Wikipedia tells author he isn't a credible source on book he wrote - ChuckMcM
http://arstechnica.com/business/2012/09/wikipedia-told-philip-roth-hes-not-credible-source-on-book-he-wrote/

======
ChuckMcM
This is a great example of one of the new challenges of crowd sourced works.
Basically Wikipedia is stuck between a rock and a hard place, if they let the
Author run rampant through the article changing things, well he could lie, but
they don't and they lose relevant data.

In the "bad" case the author removes or rewrite critical commentary or errors
in their own writing, in the "good" case they correct facts (like Roth is
trying to do). But it is hard to apriori distinguish the two.

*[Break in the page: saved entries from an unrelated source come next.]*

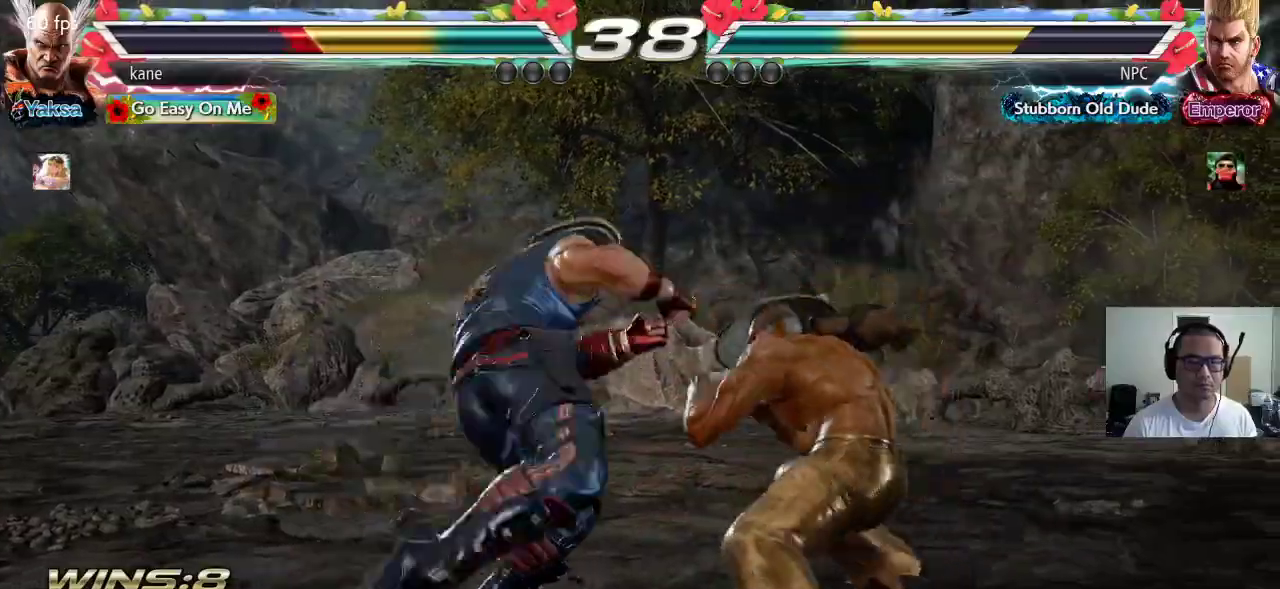
{"dt_ms": 500, "buttons": [], "left_stick": "up"}
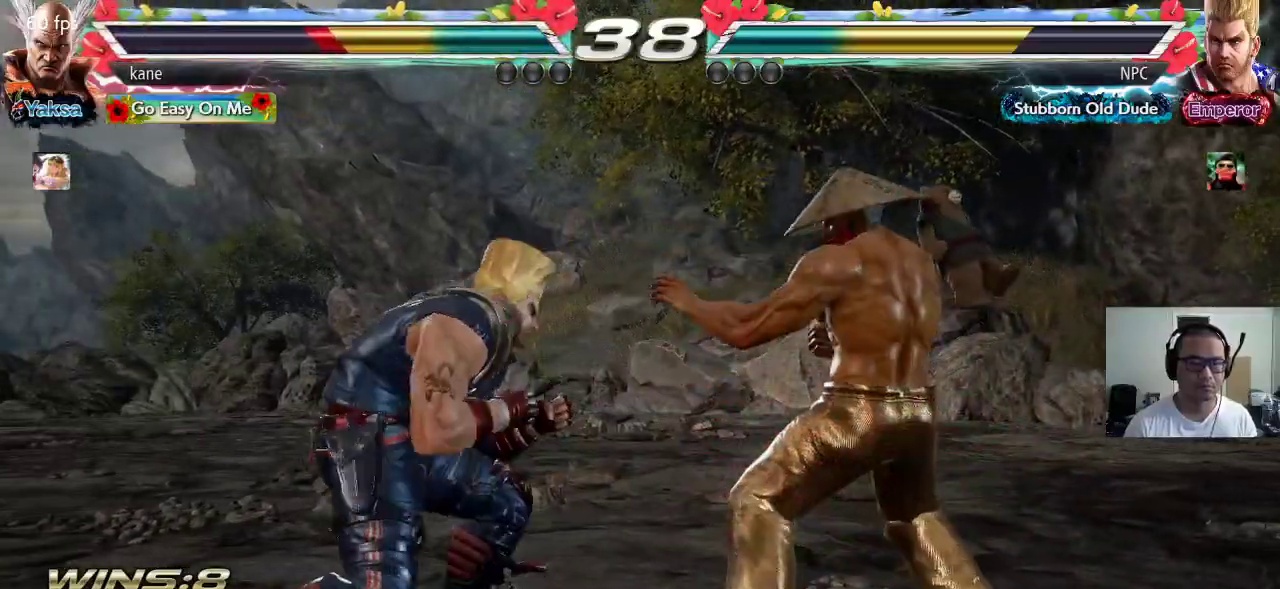
{"dt_ms": 500, "buttons": ["CROSS"], "left_stick": "center"}
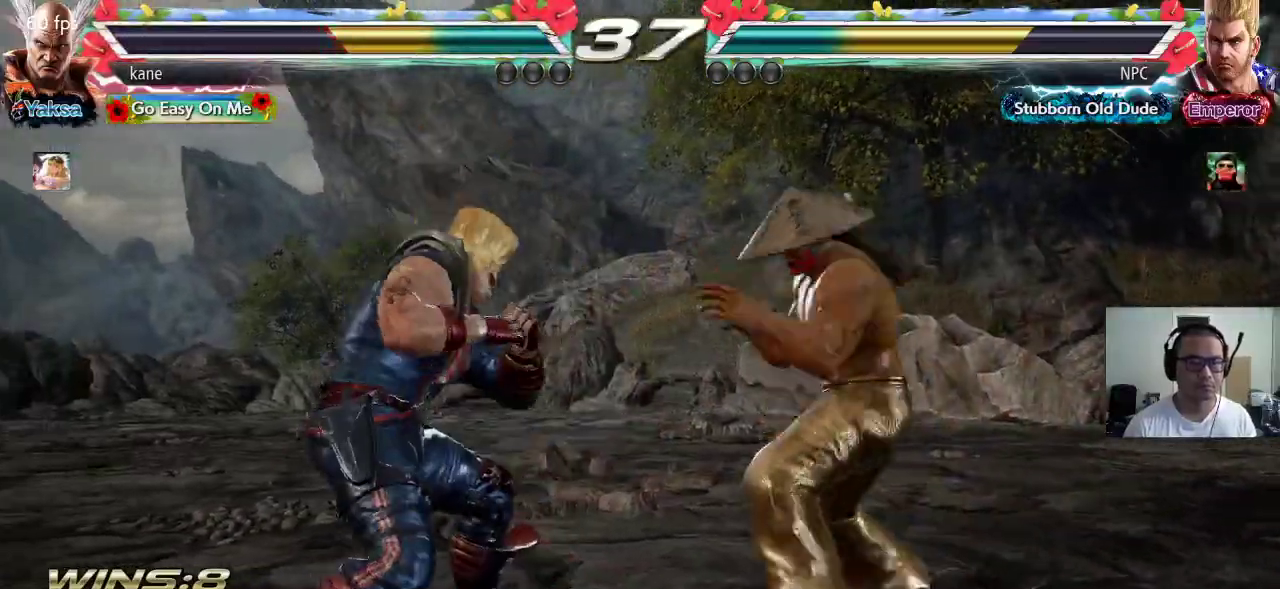
{"dt_ms": 500, "buttons": [], "left_stick": "center", "events": [[67, "CIRCLE", "down"], [67, "CROSS", "up"], [133, "CIRCLE", "up"], [150, "CROSS", "down"], [217, "CIRCLE", "down"], [250, "CROSS", "up"], [367, "CIRCLE", "up"]]}
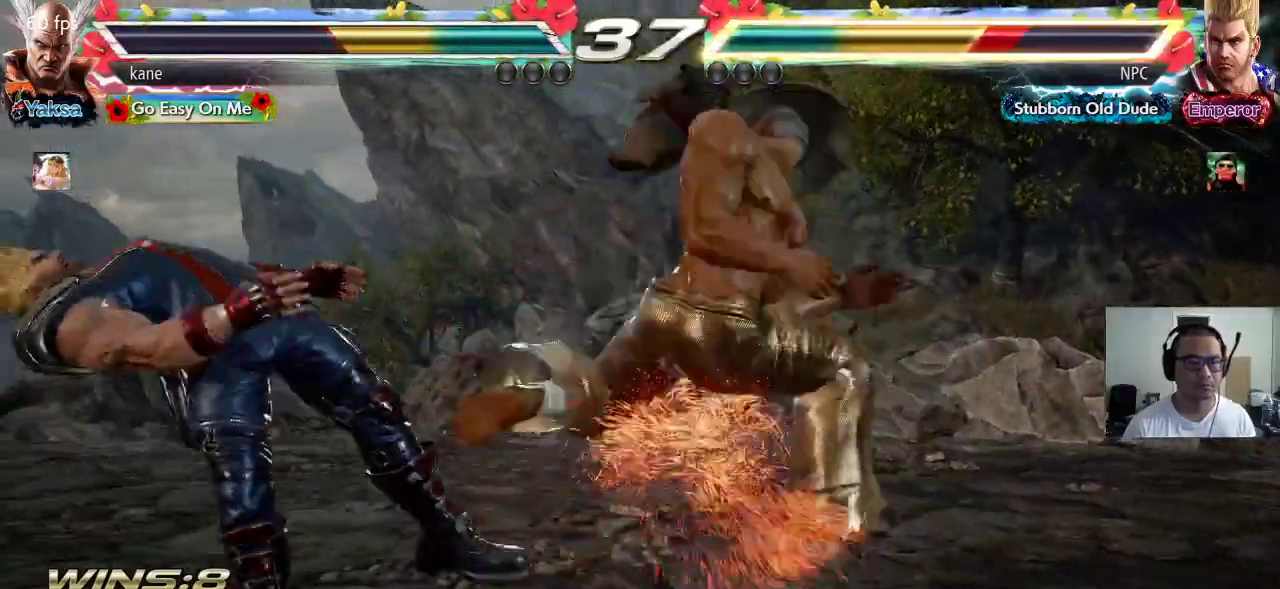
{"dt_ms": 500, "buttons": [], "left_stick": "center", "events": []}
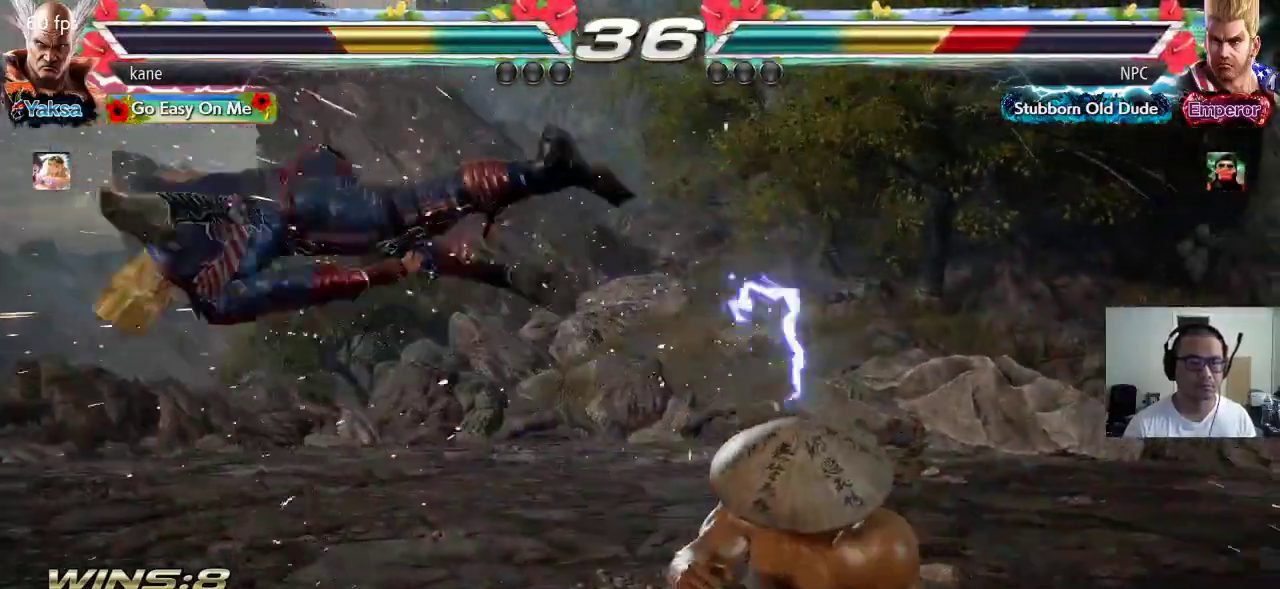
{"dt_ms": 1000, "buttons": [], "left_stick": "center"}
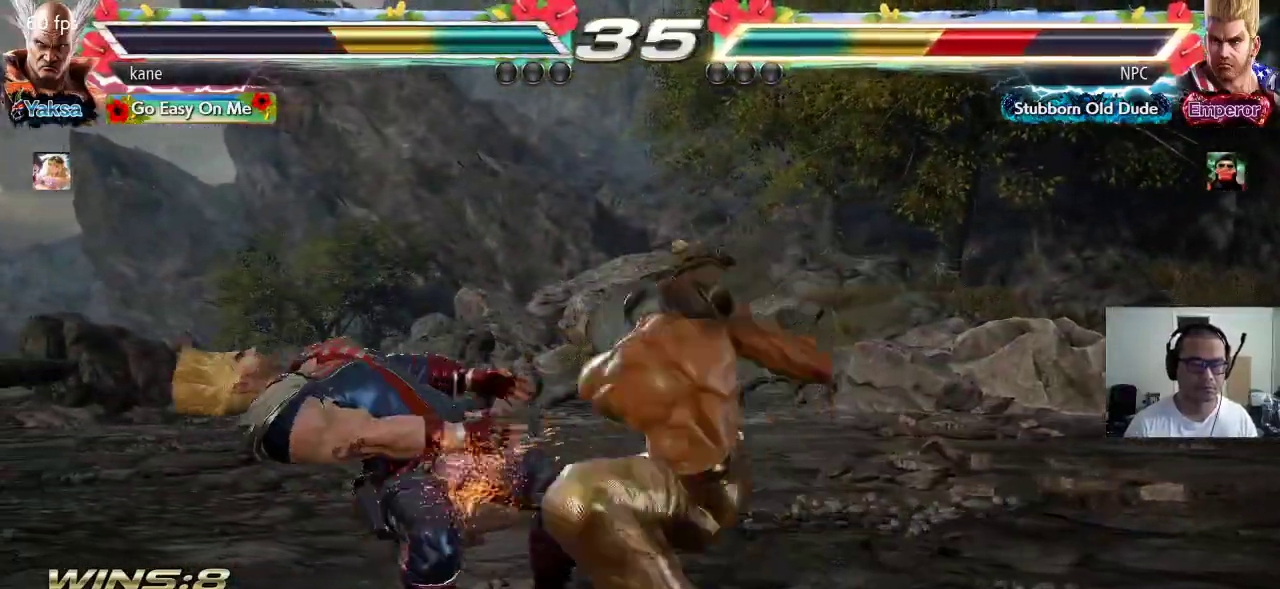
{"dt_ms": 500, "buttons": [], "left_stick": "center", "events": [[17, "SQUARE", "down"], [83, "SQUARE", "up"], [133, "SQUARE", "down"], [200, "SQUARE", "up"], [250, "SQUARE", "down"], [317, "SQUARE", "up"], [333, "SQUARE", "down"], [417, "SQUARE", "up"]]}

What Wikipedia is missing has been some sort of formal editorial board for
which potential editors can escalate disputes to get them resolved.
Interestingly such systems exist today as judicial systems and re-implementing
them here would seem to be motivated by the desire to get the best possible
work out.

The 'fix' points out another problem though, which is Wikipedia has a feedback
loop issue. Stories abound of things that were put into Wikipedia, contested
because they didn't have external sources, had some print publication make the
same claim (because _that_ author saw it on Wikipedia) and then validating the
original claim with that new 'source.' That is pretty messed up.

But for all of that, Wikipedia is often a great jumping off point for finding
out about something if it has a few links collected.